**** Extracted data ****

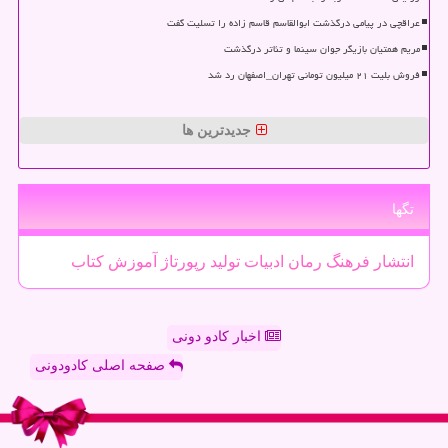
عراقچی در پیامی درگذشت ابوالقاسم قاسم زاده را تسلیت گفت
مریم همتیان بازیگر جوان سینما و تئاتر درگذشت
فروش بلیت ۲۱ میلیون تومانی تهران_اصفهان رد شد
جدیدترین ها
تگها
انتشار
فرهنگ
رمان
ادبیات
تولید
رپورتاژ
آموزش
كتاب
اخبار کادو دونی
صفحه اصلی کادودونی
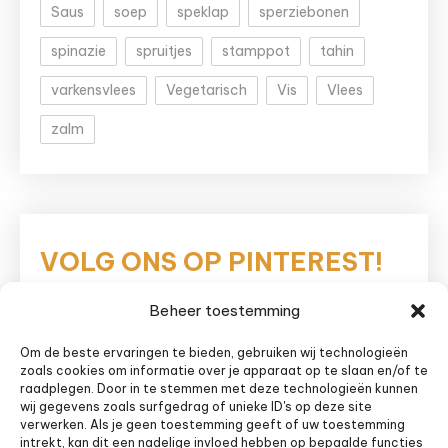
Saus
soep
speklap
sperziebonen
spinazie
spruitjes
stamppot
tahin
varkensvlees
Vegetarisch
Vis
Vlees
zalm
VOLG ONS OP PINTEREST!
Beheer toestemming
Eetnieuws
Om de beste ervaringen te bieden, gebruiken wij technologieën
zoals cookies om informatie over je apparaat op te slaan en/of te
raadplegen. Door in te stemmen met deze technologieën kunnen
wij gegevens zoals surfgedrag of unieke ID's op deze site
verwerken. Als je geen toestemming geeft of uw toestemming
intrekt, kan dit een nadelige invloed hebben op bepaalde functies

****

[Exercise description]
Please find, in the entries above, every line where "zoals" occurs, and copy it.

[Expected answer]
zoals cookies om informatie over je apparaat op te slaan en/of te
wij gegevens zoals surfgedrag of unieke ID's op deze site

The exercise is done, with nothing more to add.